Acte d’huissier - L’acte authentique est « celui qui a été reçu, avec les solennités requises, par un officier public ayant compétence et qualité pour instrumenter » (C. civ., art. 1369). Un huissier, agissant en vertu d’une délégation de la loi pour l’exécution d’un acte entrant dans ses attributions, imprime à son acte le caractère authentique (Civ. 25 juill. 1932 ; S.1933.1.8. ; comp. Civ. 1re, 19 févr. 1991, n° 89-16.486 : un procès-verbal de constat d’huissier dans lequel est recueillie une promesse de vente ne constitue pas un acte authentique).
Contestation par l’inscription de faux – « L’acte authentique fait foi jusqu’à inscription de faux de ce que l’officier dit avoir personnellement accompli ou constaté » (C. civ., art. 1371, al. 1).
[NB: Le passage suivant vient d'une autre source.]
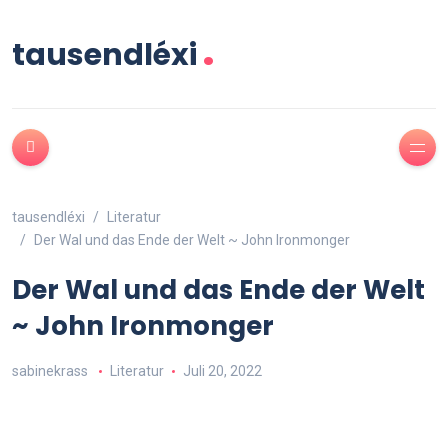
.
tausendléxi
tausendléxi
Literatur
Der Wal und das Ende der Welt ~ John Ironmonger
Der Wal und das Ende der Welt
~ John Ironmonger
sabinekrass
Literatur
Juli 20, 2022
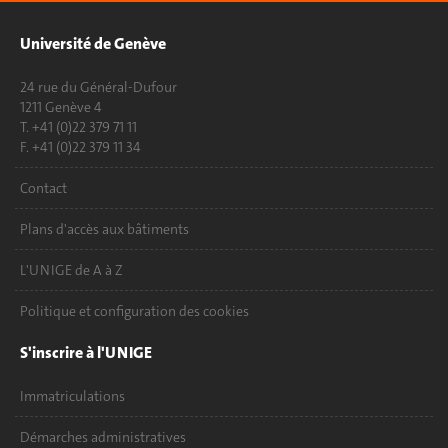
Université de Genève
24 rue du Général-Dufour
1211 Genève 4
T. +41 (0)22 379 71 11
F. +41 (0)22 379 11 34
Contact
Plans d'accès aux bâtiments
L'UNIGE de A à Z
Politique et configuration des cookies
S'inscrire à l'UNIGE
Immatriculations
Démarches administratives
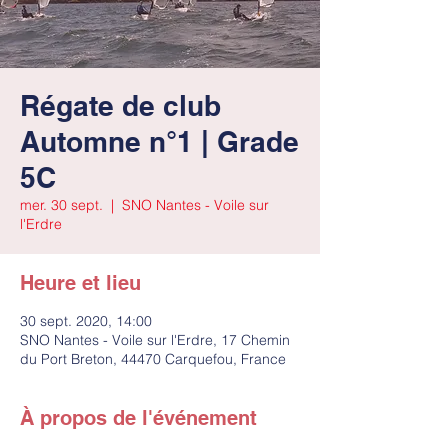
Régate de club
Automne n°1 | Grade
5C
mer. 30 sept.
  |  
SNO Nantes - Voile sur
l'Erdre
Heure et lieu
30 sept. 2020, 14:00
SNO Nantes - Voile sur l'Erdre, 17 Chemin
du Port Breton, 44470 Carquefou, France
À propos de l'événement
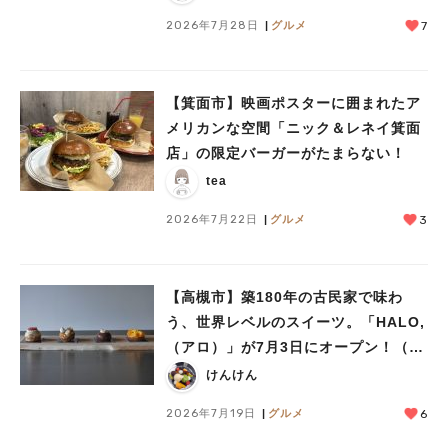
2026年7月28日
グルメ
7
【箕面市】映画ポスターに囲まれたア
メリカンな空間「ニック＆レネイ箕面
人気のキーワード
店」の限定バーガーがたまらない！
#今週どこいく？
#自然とふれあう
#ランチ
#カフェ
#まとめ
tea
#教えたい／教えて投稿記事
#大阪学院大 商品開発プロジェクト
#あなたはどっち？
2026年7月22日
グルメ
3
【高槻市】築180年の古民家で味わ
う、世界レベルのスイーツ。「HALO,
（アロ）」が7月3日にオープン！（教
えたい/教えて）
けんけん
2026年7月19日
グルメ
6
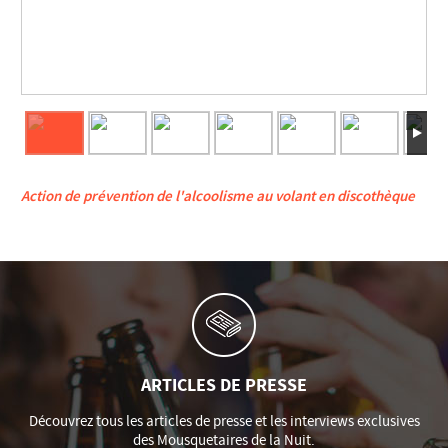
Action de prévention de l'alcoolisme au volant en discothèque
ARTICLES DE PRESSE
Découvrez tous les articles de presse et les interviews exclusives
des Mousquetaires de la Nuit.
L’acte authentique lie le juge tant que les parties n’en contestent pas la réalité et le contenu. Si les parties contestent l’acte authentique, elles doivent, en principe, engager une procédure complexe : l’inscription de faux. Cette procédure, qui consiste en une accusation de faux portée à l’encontre de l’officier public, emporte des conséquences graves : celui qui l’a mise en œuvre, s’il ne parvient pas à établir l’inexactitude ou l’insincérité de l’acte authentique, s’expose à devoir payer une amende civile d’un maximum de 3 000 euros et, le cas échéant, à verser des dommages-intérêts (art. 305 C. pr. civ.). En cas de succès, l’officier public s’expose à des poursuites pour crime de faux en écriture authentique.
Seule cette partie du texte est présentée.